Em primeiro lugar, é bom destacar que o Paraguai também é signatário da Convenção Quadro e tem a obrigação de implementar seus artigos, assim como o Brasil. Em segundo, não há relação direta entre a aplicação dos artigos 9 e 10 e o fim da produção do fumo tipo Burley no país (que compõe, junto com o tabaco Virgínia o chamado "American Blend"). A mistura de fumos diferentes continuará sendo feita. A adição de sabores, para tornar o cigarro com sabor agradável especialmente para os iniciantes, é que estará proibida.
 

Quanto ao mercado ilegal, ele vai continuar no Brasil se não houver uma ação das autoridades responsáveis. Uma vez instalado o mercado ilegal, a questão é reduzir os incentivos e o espaço para o aumento de sua oferta e limitar a facilidade com que as transações se realizam. A experiência internacional mostra que são necessárias duas estratégias combinadas: implantar e desenvolver legislação nacional relacionada com o tema (multas, penalidades e reforço do cumprimento da lei) e realizar acordos sub-regionais, regionais e globais, que permitam uma melhor coordenação de esforços de fiscalização e combate ao comércio ilícito, tanto de cigarros quanto de outros produtos.
 

Agora, leia a matéria.

Contrabando pode dobrar no Brasil 

Para os defensores do tabaco, além de tirar a fonte de renda de uma grande quantidade de famílias, a aplicação dos artigos 9 e 10 iria incentivar o contrabando de cigarros. Presente em Buenos Aires, o presidente da Câmara Setorial do Tabaco, Romeu Schneider, comentou que o fumante brasileiro está acostumado com o cigarro do tipo american blend, feito com a combinação de diferentes fumos. Schneider acredita que, com o fim da fabricação do produto em território nacional, boa parte dos consumidores vai apelar aos cigarros contrabandeados. “O Paraguai vai fazer festa se o Brasil ratificar essa proibição”, disse.

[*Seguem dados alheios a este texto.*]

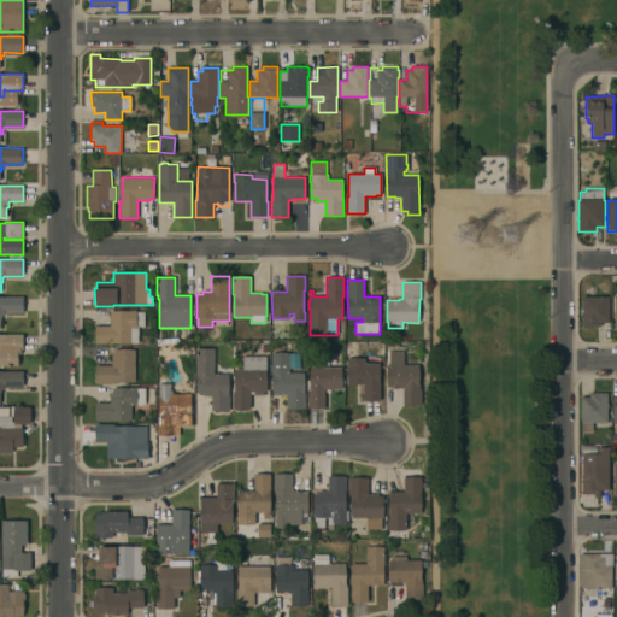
[(0,297),(23,297),(23,313),(5,313),(5,316),(1,316),(1,319),(0,319),(0,297)]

Conforme Romeu Schneider, estima-se que o mercado ilegal responda por um terço do consumo de cigarros no País, representando R$ 2 bilhões que deixam de ser arrecadados em impostos por ano. Ele avalia que, com a proibição do blend, o contrabando vai dobrar, superando o mercado formal em vendas. Com base nisso, se aposta que, ao invés de diminuírem, os riscos à saúde do fumante aumentariam, como lembrou o deputado federal Sérgio Moraes, também integrante do fórum realizado ontem. “O cigarro produzido no Brasil está dentro das normas internacionais de saúde, ao contrário daquele que vem de fora. Aceitando as restrições, o Brasil ficará com mais desempregados e mais doentes.”